--- Exercise data Enclosed Below ---

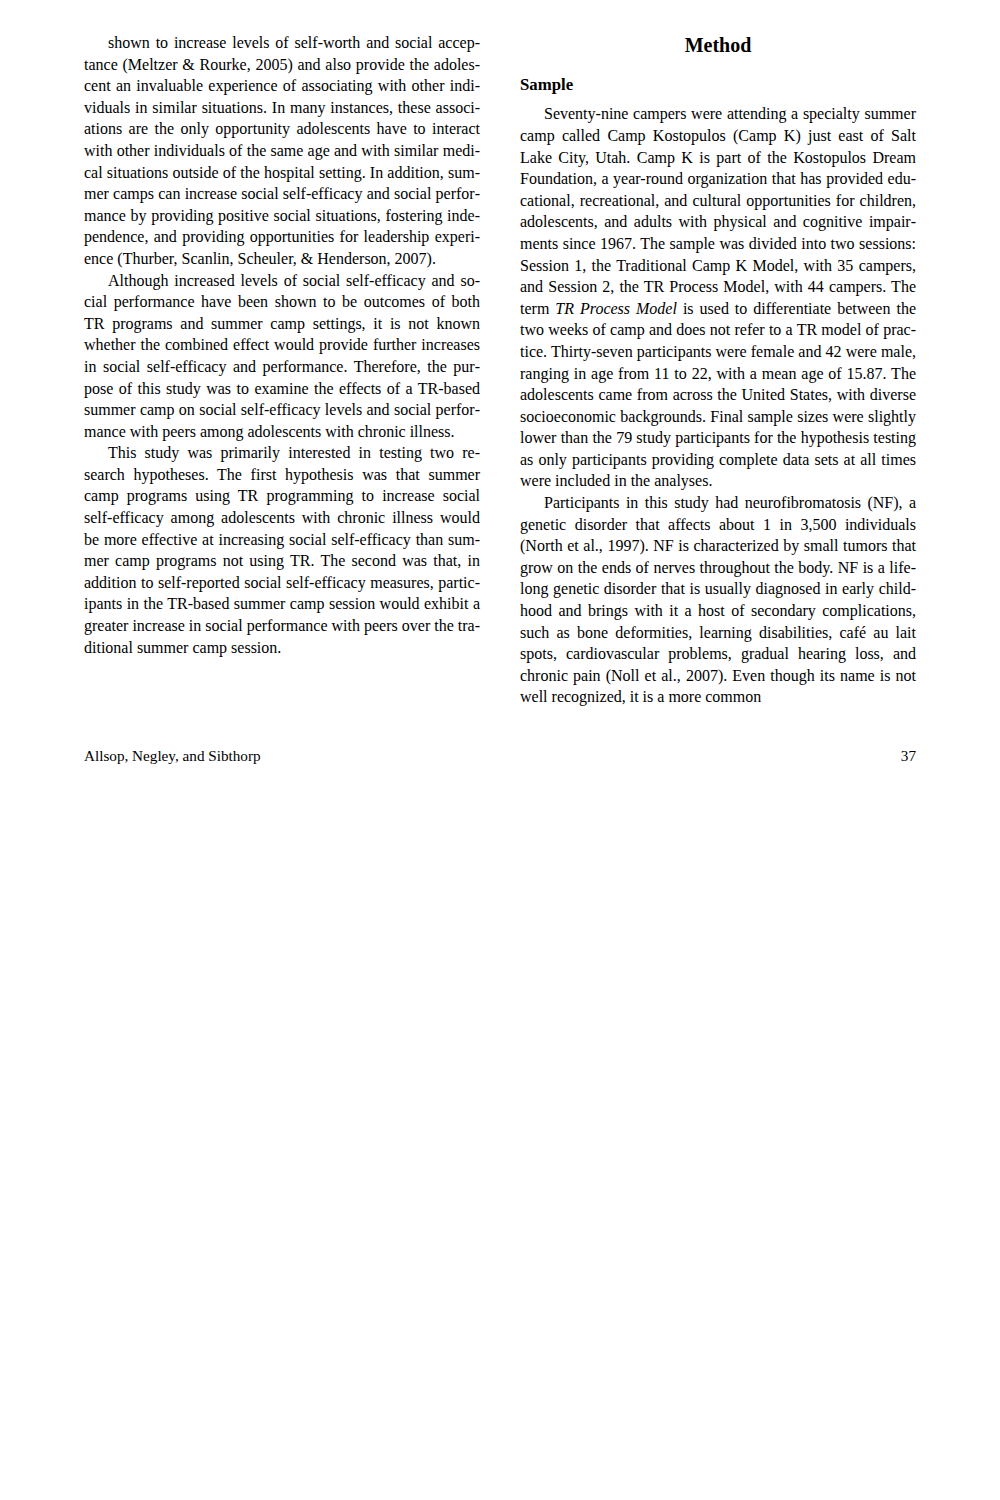shown to increase levels of self-worth and social acceptance (Meltzer & Rourke, 2005) and also provide the adolescent an invaluable experience of associating with other individuals in similar situations. In many instances, these associations are the only opportunity adolescents have to interact with other individuals of the same age and with similar medical situations outside of the hospital setting. In addition, summer camps can increase social self-efficacy and social performance by providing positive social situations, fostering independence, and providing opportunities for leadership experience (Thurber, Scanlin, Scheuler, & Henderson, 2007).
Although increased levels of social self-efficacy and social performance have been shown to be outcomes of both TR programs and summer camp settings, it is not known whether the combined effect would provide further increases in social self-efficacy and performance. Therefore, the purpose of this study was to examine the effects of a TR-based summer camp on social self-efficacy levels and social performance with peers among adolescents with chronic illness.
This study was primarily interested in testing two research hypotheses. The first hypothesis was that summer camp programs using TR programming to increase social self-efficacy among adolescents with chronic illness would be more effective at increasing social self-efficacy than summer camp programs not using TR. The second was that, in addition to self-reported social self-efficacy measures, participants in the TR-based summer camp session would exhibit a greater increase in social performance with peers over the traditional summer camp session.
Method
Sample
Seventy-nine campers were attending a specialty summer camp called Camp Kostopulos (Camp K) just east of Salt Lake City, Utah. Camp K is part of the Kostopulos Dream Foundation, a year-round organization that has provided educational, recreational, and cultural opportunities for children, adolescents, and adults with physical and cognitive impairments since 1967. The sample was divided into two sessions: Session 1, the Traditional Camp K Model, with 35 campers, and Session 2, the TR Process Model, with 44 campers. The term TR Process Model is used to differentiate between the two weeks of camp and does not refer to a TR model of practice. Thirty-seven participants were female and 42 were male, ranging in age from 11 to 22, with a mean age of 15.87. The adolescents came from across the United States, with diverse socioeconomic backgrounds. Final sample sizes were slightly lower than the 79 study participants for the hypothesis testing as only participants providing complete data sets at all times were included in the analyses.
Participants in this study had neurofibromatosis (NF), a genetic disorder that affects about 1 in 3,500 individuals (North et al., 1997). NF is characterized by small tumors that grow on the ends of nerves throughout the body. NF is a lifelong genetic disorder that is usually diagnosed in early childhood and brings with it a host of secondary complications, such as bone deformities, learning disabilities, café au lait spots, cardiovascular problems, gradual hearing loss, and chronic pain (Noll et al., 2007). Even though its name is not well recognized, it is a more common
Allsop, Negley, and Sibthorp 37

--- End of Enclosed Exercise data ---

An exact copy of all the entries above is required, with every picture left out.

**Output below**
shown to increase levels of self-worth and social acceptance (Meltzer & Rourke, 2005) and also provide the adolescent an invaluable experience of associating with other individuals in similar situations. In many instances, these associations are the only opportunity adolescents have to interact with other individuals of the same age and with similar medical situations outside of the hospital setting. In addition, summer camps can increase social self-efficacy and social performance by providing positive social situations, fostering independence, and providing opportunities for leadership experience (Thurber, Scanlin, Scheuler, & Henderson, 2007).
Although increased levels of social self-efficacy and social performance have been shown to be outcomes of both TR programs and summer camp settings, it is not known whether the combined effect would provide further increases in social self-efficacy and performance. Therefore, the purpose of this study was to examine the effects of a TR-based summer camp on social self-efficacy levels and social performance with peers among adolescents with chronic illness.
This study was primarily interested in testing two research hypotheses. The first hypothesis was that summer camp programs using TR programming to increase social self-efficacy among adolescents with chronic illness would be more effective at increasing social self-efficacy than summer camp programs not using TR. The second was that, in addition to self-reported social self-efficacy measures, participants in the TR-based summer camp session would exhibit a greater increase in social performance with peers over the traditional summer camp session.
Method
Sample
Seventy-nine campers were attending a specialty summer camp called Camp Kostopulos (Camp K) just east of Salt Lake City, Utah. Camp K is part of the Kostopulos Dream Foundation, a year-round organization that has provided educational, recreational, and cultural opportunities for children, adolescents, and adults with physical and cognitive impairments since 1967. The sample was divided into two sessions: Session 1, the Traditional Camp K Model, with 35 campers, and Session 2, the TR Process Model, with 44 campers. The term TR Process Model is used to differentiate between the two weeks of camp and does not refer to a TR model of practice. Thirty-seven participants were female and 42 were male, ranging in age from 11 to 22, with a mean age of 15.87. The adolescents came from across the United States, with diverse socioeconomic backgrounds. Final sample sizes were slightly lower than the 79 study participants for the hypothesis testing as only participants providing complete data sets at all times were included in the analyses.
Participants in this study had neurofibromatosis (NF), a genetic disorder that affects about 1 in 3,500 individuals (North et al., 1997). NF is characterized by small tumors that grow on the ends of nerves throughout the body. NF is a lifelong genetic disorder that is usually diagnosed in early childhood and brings with it a host of secondary complications, such as bone deformities, learning disabilities, café au lait spots, cardiovascular problems, gradual hearing loss, and chronic pain (Noll et al., 2007). Even though its name is not well recognized, it is a more common
Allsop, Negley, and Sibthorp 37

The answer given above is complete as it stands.